# 1940s Rupert Knickerbocker beer can found in a wall



## digger dun (Nov 19, 2014)

One of the engineers here where I work knows I collect bottles and stuff, and spotted this in the debris of a wall tear down today. It dates to when this place was built in the 1940s, and has only the slightest damage on the side as shown in the last picture. Score!    [attachment=IMG_6979(1)(1)(1).JPG] [attachment=IMG_6980(1)(1)(1).JPG] [attachment=IMG_6981(1)(1)(1).JPG]


----------



## fer_de_lance (Nov 19, 2014)

I like those Keglined cans


----------



## botlguy (Nov 19, 2014)

I know nothing about beer cans but can tell it's a score. Nice get!    Jim


----------



## botlguy (Nov 19, 2014)

I know nothing about beer cans but can tell it's a score.

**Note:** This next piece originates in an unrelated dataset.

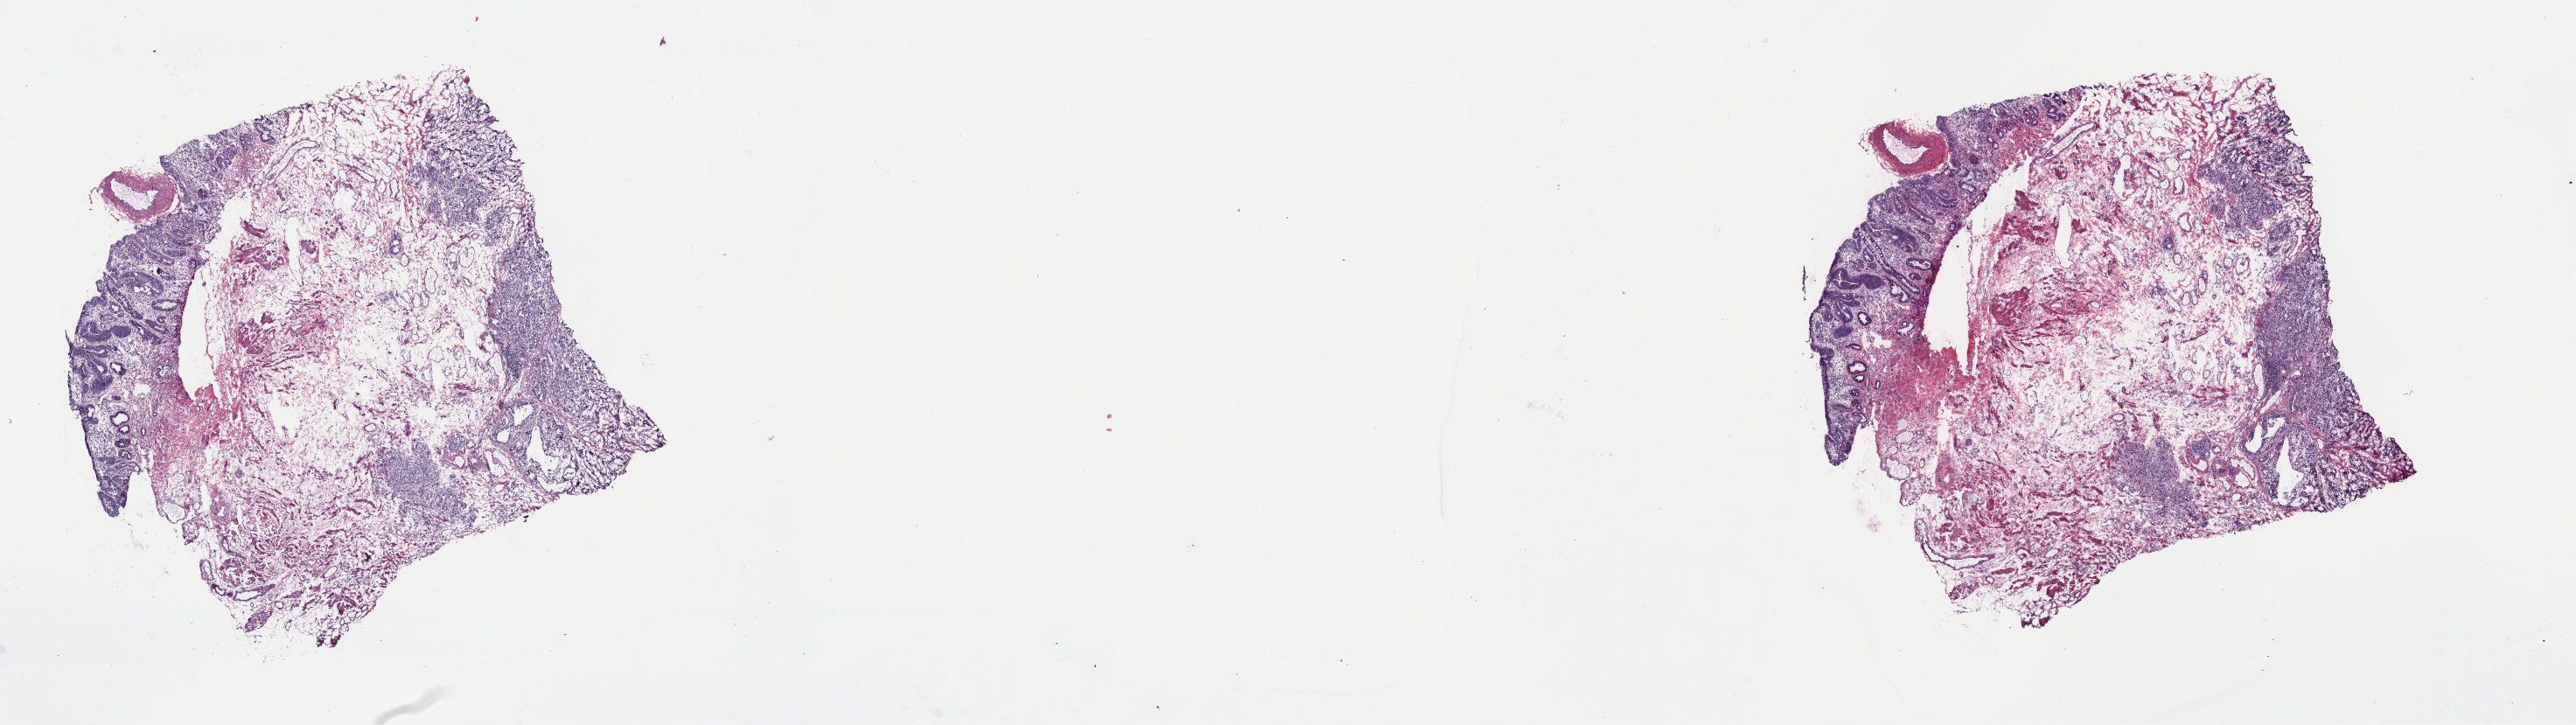
H&E whole-slide image, shown as a low-resolution overview of the whole scanned area (about 23.3 x 6.5 mm, acquisition: 40x scan). Frozen section from the top of the tissue portion. Sample: primary tumour, esophagus. Male patient; age at initial diagnosis 63 years. Histologic grade: G3 (poorly differentiated). Pathologist review of this section (percent, as recorded): tumour cells 60%, tumour nuclei 60%, normal cells 10%, stromal cells 30%, necrosis 0%. Infiltration values recorded for this section: lymphocyte infiltration 10%, monocyte infiltration 0%, neutrophil infiltration 0%.
Diagnosis: Adenocarcinoma, NOS. Lymph nodes positive (case pathology): 1 of 18 examined. AJCC pathologic stage: IIB (7th edition).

Nice get!    Jim


----------



## hemihampton (Nov 19, 2014)

I got 4 different similar Rupperts. I don't have that variation though. I do have the much tougher Withdrawnfree of IRTP for Exportation variation though. Is that one for sale? LEON.  P.S. Your can dates to around 1947-49.


----------



## digger dun (Nov 20, 2014)

1947-49 is the right date for sealing up the original walls here. Stuyvesant Town came online in 1948. Leon, PM me for purchasing details.


----------



## hemihampton (Nov 20, 2014)

OK, PM sent. THANKS, LEON.


----------



## sandchip (Nov 21, 2014)

That's fantastic, Leon!


----------